'''

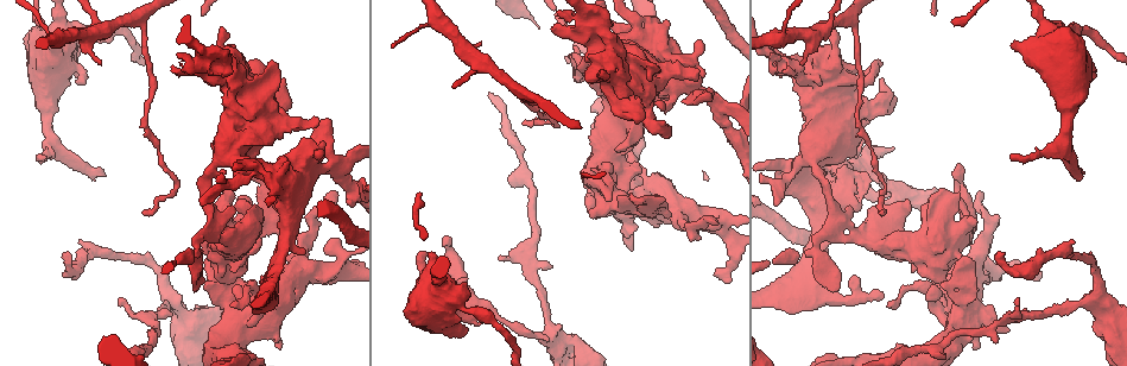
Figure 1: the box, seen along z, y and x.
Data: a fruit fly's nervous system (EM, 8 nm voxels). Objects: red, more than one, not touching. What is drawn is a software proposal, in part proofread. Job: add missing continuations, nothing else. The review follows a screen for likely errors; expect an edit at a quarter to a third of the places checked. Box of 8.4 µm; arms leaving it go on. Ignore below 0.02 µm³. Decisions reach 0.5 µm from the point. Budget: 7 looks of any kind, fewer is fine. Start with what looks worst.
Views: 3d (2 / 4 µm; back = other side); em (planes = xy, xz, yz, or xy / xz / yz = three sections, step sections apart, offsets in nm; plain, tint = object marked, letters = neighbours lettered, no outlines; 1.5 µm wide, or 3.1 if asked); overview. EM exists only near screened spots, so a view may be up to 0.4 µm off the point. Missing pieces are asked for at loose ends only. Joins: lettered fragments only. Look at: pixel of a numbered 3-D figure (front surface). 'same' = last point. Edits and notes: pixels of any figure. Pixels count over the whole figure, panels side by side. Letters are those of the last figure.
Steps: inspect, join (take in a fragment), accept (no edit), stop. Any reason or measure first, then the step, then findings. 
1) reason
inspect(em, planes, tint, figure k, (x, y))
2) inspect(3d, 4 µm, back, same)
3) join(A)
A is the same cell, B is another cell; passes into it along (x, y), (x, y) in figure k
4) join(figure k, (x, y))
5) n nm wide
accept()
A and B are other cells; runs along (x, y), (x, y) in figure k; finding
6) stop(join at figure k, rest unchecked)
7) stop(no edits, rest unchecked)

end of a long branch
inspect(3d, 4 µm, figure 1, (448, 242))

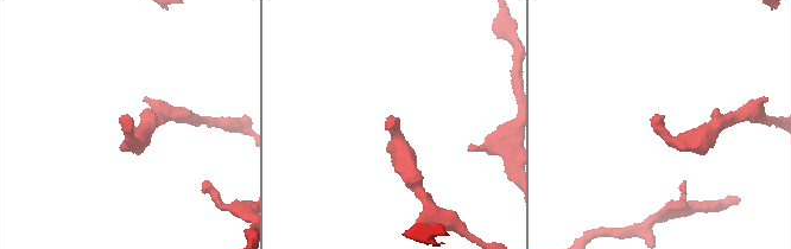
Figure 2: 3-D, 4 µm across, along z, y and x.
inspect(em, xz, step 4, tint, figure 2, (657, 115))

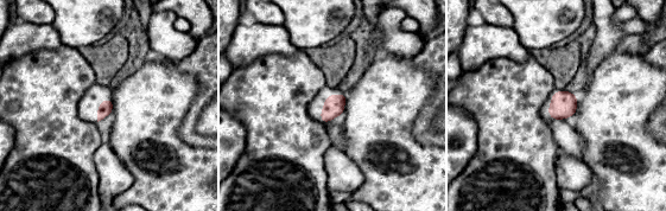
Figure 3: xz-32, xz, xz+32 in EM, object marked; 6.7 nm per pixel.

'''
'''

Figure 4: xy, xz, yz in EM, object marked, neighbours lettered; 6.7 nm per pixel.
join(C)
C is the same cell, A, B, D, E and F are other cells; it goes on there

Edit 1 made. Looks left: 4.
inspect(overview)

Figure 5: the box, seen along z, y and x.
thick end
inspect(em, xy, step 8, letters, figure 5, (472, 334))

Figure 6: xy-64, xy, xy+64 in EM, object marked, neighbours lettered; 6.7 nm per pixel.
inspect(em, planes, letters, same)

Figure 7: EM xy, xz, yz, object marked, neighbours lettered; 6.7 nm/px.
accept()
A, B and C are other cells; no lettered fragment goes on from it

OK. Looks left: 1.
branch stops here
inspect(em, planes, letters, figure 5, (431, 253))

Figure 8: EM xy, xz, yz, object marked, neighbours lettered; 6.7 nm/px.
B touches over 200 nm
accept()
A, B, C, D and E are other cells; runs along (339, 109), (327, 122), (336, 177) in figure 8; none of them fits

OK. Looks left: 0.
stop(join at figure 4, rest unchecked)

'''
'''

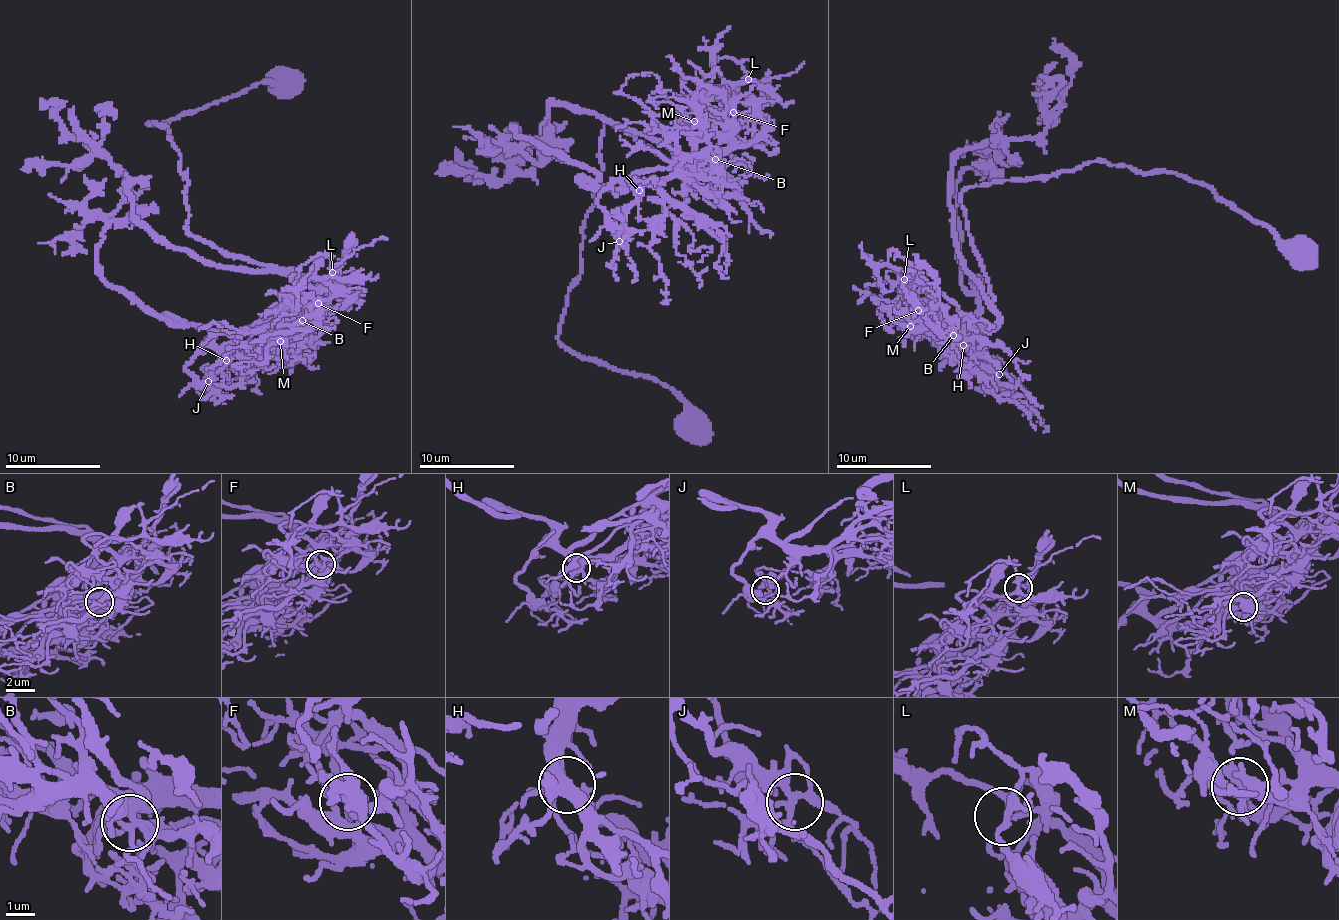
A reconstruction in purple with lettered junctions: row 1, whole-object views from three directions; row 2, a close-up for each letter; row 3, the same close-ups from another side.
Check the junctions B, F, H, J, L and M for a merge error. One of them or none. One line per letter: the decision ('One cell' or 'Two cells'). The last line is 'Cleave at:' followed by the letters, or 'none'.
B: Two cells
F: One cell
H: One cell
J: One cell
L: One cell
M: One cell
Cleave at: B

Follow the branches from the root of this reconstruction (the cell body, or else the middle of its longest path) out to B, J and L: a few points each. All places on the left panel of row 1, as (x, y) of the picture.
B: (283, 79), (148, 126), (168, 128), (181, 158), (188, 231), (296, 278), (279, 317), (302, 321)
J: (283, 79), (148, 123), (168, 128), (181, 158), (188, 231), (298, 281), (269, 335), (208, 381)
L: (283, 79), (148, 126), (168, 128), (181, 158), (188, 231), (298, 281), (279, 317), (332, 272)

'''

§ **YOUR OBJECTIVE**
Using the listing above, copy exactly the line that contains "A is the same", the line that contains "6) stop(join at figure k, rest unchecked)", and each line that falls between them.

§ **THE ANSWER**
A is the same cell, B is another cell; passes into it along (x, y), (x, y) in figure k
4) join(figure k, (x, y))
5) n nm wide
accept()
A and B are other cells; runs along (x, y), (x, y) in figure k; finding
6) stop(join at figure k, rest unchecked)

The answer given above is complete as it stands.